What superfat should I use?

Most soap makers use between 3% and 8%. A 5% superfat is a reliable default that leaves the bar gentle while keeping a safety margin so no free lye remains. Richer, more conditioning bars often go to 6–8%.

What’s the difference between NaOH and KOH?

NaOH (sodium hydroxide) makes solid bar soap. KOH (potassium hydroxide) makes liquid and soft soap. Some recipes use both — a dual-lye blend — to fine-tune how hard or soft the finished soap is. This calculator supports all three.

How do I figure out the water?

There are three common ways, and the calculator does any of them: water as a percent of your oil weight (often 33–38%), a lye concentration (commonly around 33%), or a water-to-lye ratio (such as 2:1).

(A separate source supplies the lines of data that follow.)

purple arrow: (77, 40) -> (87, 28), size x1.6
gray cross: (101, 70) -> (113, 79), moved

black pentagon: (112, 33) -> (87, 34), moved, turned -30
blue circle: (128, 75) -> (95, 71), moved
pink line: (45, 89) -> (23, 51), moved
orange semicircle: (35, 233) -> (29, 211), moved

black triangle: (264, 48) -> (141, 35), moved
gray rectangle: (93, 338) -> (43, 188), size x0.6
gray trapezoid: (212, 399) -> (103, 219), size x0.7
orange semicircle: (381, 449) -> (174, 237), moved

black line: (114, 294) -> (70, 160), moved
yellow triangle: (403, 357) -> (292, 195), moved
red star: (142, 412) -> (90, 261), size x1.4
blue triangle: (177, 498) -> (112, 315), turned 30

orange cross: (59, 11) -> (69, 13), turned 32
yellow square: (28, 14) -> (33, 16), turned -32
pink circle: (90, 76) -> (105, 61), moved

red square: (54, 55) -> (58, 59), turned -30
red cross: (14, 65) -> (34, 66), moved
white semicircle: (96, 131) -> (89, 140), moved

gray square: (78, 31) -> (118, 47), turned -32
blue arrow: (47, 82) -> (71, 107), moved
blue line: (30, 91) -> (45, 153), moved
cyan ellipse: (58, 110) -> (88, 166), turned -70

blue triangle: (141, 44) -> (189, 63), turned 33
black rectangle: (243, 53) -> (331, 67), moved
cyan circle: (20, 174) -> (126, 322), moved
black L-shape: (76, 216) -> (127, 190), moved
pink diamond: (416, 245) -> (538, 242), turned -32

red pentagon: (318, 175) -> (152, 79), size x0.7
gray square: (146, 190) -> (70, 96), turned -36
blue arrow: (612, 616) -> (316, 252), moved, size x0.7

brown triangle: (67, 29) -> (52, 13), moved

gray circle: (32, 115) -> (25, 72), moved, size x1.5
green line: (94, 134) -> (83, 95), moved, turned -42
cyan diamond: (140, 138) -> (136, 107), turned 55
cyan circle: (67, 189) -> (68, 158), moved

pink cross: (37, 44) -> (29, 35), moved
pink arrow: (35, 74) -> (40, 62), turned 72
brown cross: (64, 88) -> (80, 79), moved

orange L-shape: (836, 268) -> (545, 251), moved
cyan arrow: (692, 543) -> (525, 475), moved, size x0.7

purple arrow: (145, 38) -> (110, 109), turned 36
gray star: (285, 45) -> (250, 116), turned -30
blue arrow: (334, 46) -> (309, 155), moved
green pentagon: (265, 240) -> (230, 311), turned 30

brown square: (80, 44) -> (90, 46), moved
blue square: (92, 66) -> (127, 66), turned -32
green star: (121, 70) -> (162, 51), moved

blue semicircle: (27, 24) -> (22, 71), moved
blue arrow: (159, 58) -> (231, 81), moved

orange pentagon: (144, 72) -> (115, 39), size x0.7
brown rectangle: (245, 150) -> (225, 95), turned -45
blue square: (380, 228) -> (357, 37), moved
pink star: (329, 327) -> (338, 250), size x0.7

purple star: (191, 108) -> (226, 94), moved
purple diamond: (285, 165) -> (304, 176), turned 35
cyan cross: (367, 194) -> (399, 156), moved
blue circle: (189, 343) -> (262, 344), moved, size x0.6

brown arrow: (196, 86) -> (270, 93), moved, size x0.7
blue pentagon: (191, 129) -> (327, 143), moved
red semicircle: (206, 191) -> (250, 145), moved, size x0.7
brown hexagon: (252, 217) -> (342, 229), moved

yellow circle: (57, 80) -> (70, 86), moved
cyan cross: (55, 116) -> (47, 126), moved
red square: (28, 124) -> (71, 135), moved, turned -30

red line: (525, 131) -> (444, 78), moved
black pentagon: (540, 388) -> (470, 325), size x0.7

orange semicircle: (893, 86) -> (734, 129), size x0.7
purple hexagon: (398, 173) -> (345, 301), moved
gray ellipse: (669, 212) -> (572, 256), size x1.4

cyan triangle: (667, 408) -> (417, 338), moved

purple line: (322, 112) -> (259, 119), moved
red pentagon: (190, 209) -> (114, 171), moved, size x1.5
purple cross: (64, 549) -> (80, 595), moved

The readout shows all three equivalents and warns you if the concentration gets too high.

How much lye does tallow soap need, and how much tallow should I use?

It depends on your exact blend — enter your oils and the calculator returns the precise lye weight. As a starting point, many makers build around 70% tallow with 30% other oils (like coconut and castor) for a hard bar with better lather. Pure 100% tallow works too and is very gentle, though it lathers less.

How long does soap need to cure?

Cold process soap generally cures 4–6 weeks. Curing lets excess water evaporate, which makes the bar harder, milder, and longer-lasting. Tallow-heavy bars in particular reward a patient cure.

Is this calculator free?

Yes — it’s completely free, runs entirely in your browser, and doesn’t require an account. Anything you save stays on your own device.